Approximately 27,000 Yanomami live in 360 villages on a 9.6 million hectare (37,000 square miles) reserve in Brazil.
Claudia Andujar is a photographer who lives with the Yanomami and fights for them. More than 50 years have passed since he began photographing the tribe. The Yanomami are people from the Amazon rainforest near Brazil’s border with Venezuela. An 89-year-old woman uses her archive to increase her visibility, at a time when her survival is threatened again.
Andujar said: “The issue of indigenous peoples must be more respected, better known.”This is very important since it is the only way in which the current [Brazilian] government will come to recognize their rights as human beings to occupy their land
After being exhibited in São Paulo, Paris and, currently, Barcelona, a retrospective of her work will arrive at the Barbican Center in London in June. She spent so many years studying about the Yanomami. She thought that it is important to show this way of life now or these people will disappear.
Approximately 27,000 Yanomami live in 360 villages on a 9.6 million hectare (37,000 square miles) reserve in Brazil.
Thyago Nogueira, director of contemporary photography at the Moreira Salles Institute in Brazil, expressed his opinion. He thought that Claudia’s work is so strong that the meaning of the exhibition keeps changing. “It started as a tribute… a desire to connect the younger generation with the political dimension of their work. Now he is reconnecting with current problems, ”added Nogueira.
Alona Pardo, the photography curator at the Barbican Art Gallery, said Andujar is unique. It is because he became a privileged person who lived with the Yamomai for more than five or six decades. “She did it in a very personal way. She started by discovering and learning about the Yanomami and herself as a woman, a Holocaust woman, which is fundamental to her relationship with them, ”Pardo said.
Andujar experimented with techniques such as infrared photography, shaking her camera or covering the lens with grease, giving an almost surreal dimension to her images, including some shamanic rituals. She also captured everyday life, families relaxing together, and children immersed in nature.

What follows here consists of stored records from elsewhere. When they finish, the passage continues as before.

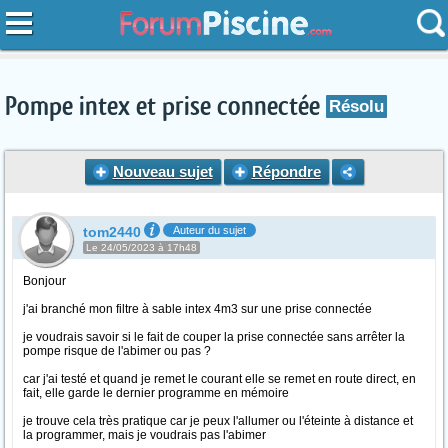
Pompe intex et prise connectée
Résolu
Nouveau sujet
Répondre
tom2440
Auteur du sujet
Le 24/05/2023 à 17h48
Bonjour
j'ai branché mon filtre à sable intex 4m3 sur une prise connectée
je voudrais savoir si le fait de couper la prise connectée sans arrêter la
pompe risque de l'abimer ou pas ?
car j'ai testé et quand je remet le courant elle se remet en route direct, en
fait, elle garde le dernier programme en mémoire
je trouve cela très pratique car je peux l'allumer ou l'éteinte à distance et
la programmer, mais je voudrais pas l'abimer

The expulsion of Andujar from the Yanomami territory in 1977 by the Brazilian military regime, after she spoke out against the settlers invading indigenous lands, was a turning point and Andujar increasingly used his camera “as a political weapon“. says, Nogueira.
“She subjected her aesthetics to a commitment to understand people and defend them. It does not matter if it is through photography or political activity ”. Andujar saved the Yanomami with a vaccination campaign in the 1980s. And now she’s running again to vaccinate people against a new threat.